Written by Beth Paterson. Qtopia. 1-12 Apr 2026.
Niusia has snuck into Sydney with little fanfare — which is odd, given it arrives laden with awards from Melbourne, Adelaide and a prestigious Scotsman Fringe First from the Edinburgh Festival Fringe. This unique tale of a young, non-religious Jewish woman trying to reconcile the stories of her grandmother is refreshingly brash and funny.
Beth’s grandmother, Niusia, was a Holocaust survivor who lived through unimaginable suffering. She was also an angry old bitch. Beth has decided to piece together a full picture of her grandmother by researching the parts of the family history no one wants to revisit. Through recorded interviews with her mother Suzie — Niusia’s daughter — she dives deep into the past, and reconnects with her own history along the way.

There is a childlike, blunt hilarity to Paterson’s delivery that punctures any air of piety around discussions of the Holocaust — and it is wonderfully refreshing. It’s shocking and relaxing all at once: this is a space where sacred cows may get tipped over. But it’s done with an undeniable authenticity. Her memories of her grandmother are the same as most people’s — the old relative you were obliged to visit. And in Niusia’s case, she was an angry old woman constantly testing her daughter’s loyalty and affection.
As Paterson builds a picture of Niusia for the audience, we get to know a complicated, strong woman — trained as a nurse, with a tenacity that would save her life in Auschwitz. Niusia’s disillusionment with humanity comes, in part, from her time forced to witness the heinous work of Dr Josef Mengele, as he conducted experiments on Jewish prisoners. She saw the most inhuman side of existence and survived with deep scars.

Director Kat Yates helps Paterson bring these stories to life through clever, effective staging — boxes of books strewn across the stage are deployed to a variety of ends. The one-woman show makes extensive use of audio interviews with Suzie, filling the gaps in Beth’s own recollections.
The result is a collage of memories that creates a rich, complex image of a life. Within it is the arc of an immigrant family — from first-generation pioneers to third-generation natives — part of the broad multicultural mix that is modern Australia. This is not just a story of the Jewish diaspora and the horrific effects of antisemitism; it is broader and more universal than that.

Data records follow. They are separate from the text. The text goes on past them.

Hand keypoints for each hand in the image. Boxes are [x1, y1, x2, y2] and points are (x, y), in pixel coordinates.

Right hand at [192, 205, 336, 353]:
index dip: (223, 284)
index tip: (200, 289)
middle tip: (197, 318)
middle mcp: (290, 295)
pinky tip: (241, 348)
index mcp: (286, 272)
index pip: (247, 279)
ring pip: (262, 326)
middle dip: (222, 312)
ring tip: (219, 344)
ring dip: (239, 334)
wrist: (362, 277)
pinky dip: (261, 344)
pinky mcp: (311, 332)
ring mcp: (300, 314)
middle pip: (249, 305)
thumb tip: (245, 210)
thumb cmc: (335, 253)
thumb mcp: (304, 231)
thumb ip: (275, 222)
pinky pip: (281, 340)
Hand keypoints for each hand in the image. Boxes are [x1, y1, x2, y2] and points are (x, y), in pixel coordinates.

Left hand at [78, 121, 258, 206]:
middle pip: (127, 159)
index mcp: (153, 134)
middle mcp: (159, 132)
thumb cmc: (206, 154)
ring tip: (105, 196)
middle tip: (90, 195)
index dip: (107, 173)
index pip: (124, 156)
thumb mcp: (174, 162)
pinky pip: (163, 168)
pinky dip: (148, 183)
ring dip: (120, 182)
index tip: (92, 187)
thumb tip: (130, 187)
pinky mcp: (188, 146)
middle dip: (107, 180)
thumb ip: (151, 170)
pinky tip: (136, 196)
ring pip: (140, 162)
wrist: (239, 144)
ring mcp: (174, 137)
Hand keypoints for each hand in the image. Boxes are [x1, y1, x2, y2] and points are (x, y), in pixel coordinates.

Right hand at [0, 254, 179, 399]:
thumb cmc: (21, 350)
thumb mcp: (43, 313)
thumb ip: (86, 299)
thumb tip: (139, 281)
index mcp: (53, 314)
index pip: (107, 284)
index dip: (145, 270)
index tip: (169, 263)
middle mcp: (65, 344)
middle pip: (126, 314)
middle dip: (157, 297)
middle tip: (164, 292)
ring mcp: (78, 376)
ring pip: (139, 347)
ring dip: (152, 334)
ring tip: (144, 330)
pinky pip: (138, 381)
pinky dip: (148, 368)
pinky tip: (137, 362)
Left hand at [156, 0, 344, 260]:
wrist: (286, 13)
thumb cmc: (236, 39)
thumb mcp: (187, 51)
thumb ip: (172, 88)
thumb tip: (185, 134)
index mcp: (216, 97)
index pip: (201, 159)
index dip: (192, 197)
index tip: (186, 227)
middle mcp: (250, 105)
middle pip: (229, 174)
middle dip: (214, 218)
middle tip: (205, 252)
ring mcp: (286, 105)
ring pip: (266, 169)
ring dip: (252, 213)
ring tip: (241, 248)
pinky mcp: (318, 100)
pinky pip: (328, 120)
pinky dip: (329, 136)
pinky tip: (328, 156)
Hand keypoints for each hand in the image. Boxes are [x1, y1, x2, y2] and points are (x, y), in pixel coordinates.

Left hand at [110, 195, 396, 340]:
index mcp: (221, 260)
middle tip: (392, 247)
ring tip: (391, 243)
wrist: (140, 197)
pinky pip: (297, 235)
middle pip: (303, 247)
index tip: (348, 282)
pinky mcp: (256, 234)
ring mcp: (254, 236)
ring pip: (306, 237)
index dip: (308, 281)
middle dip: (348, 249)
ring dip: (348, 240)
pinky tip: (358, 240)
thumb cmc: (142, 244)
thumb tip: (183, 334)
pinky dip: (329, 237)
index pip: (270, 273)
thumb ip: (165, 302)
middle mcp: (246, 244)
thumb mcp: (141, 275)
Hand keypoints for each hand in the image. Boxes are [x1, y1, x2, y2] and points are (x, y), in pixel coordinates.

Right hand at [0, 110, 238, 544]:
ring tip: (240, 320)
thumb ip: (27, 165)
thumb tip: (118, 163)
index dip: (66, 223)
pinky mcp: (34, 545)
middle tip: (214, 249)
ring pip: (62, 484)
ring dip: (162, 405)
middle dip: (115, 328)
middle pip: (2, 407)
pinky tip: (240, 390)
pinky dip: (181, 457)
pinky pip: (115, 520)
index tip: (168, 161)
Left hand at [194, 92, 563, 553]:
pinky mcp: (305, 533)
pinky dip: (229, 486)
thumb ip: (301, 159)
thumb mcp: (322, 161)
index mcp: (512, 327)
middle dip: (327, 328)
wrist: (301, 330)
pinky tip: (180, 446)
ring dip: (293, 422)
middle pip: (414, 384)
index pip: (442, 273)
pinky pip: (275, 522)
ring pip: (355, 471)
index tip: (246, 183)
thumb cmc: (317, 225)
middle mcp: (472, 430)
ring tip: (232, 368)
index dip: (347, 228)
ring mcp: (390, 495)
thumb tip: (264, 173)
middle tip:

Niusia pushes back against the insistence of modern life to flatten people into easily digestible, two-dimensional caricatures for social media. It reminds us that there is so much more to every story than the headlines screaming at us. Niusia was a bitch, and she was a hero, and she was a loving mother, and a controlling manipulator. These things don’t contradict — they’re the reality of being human.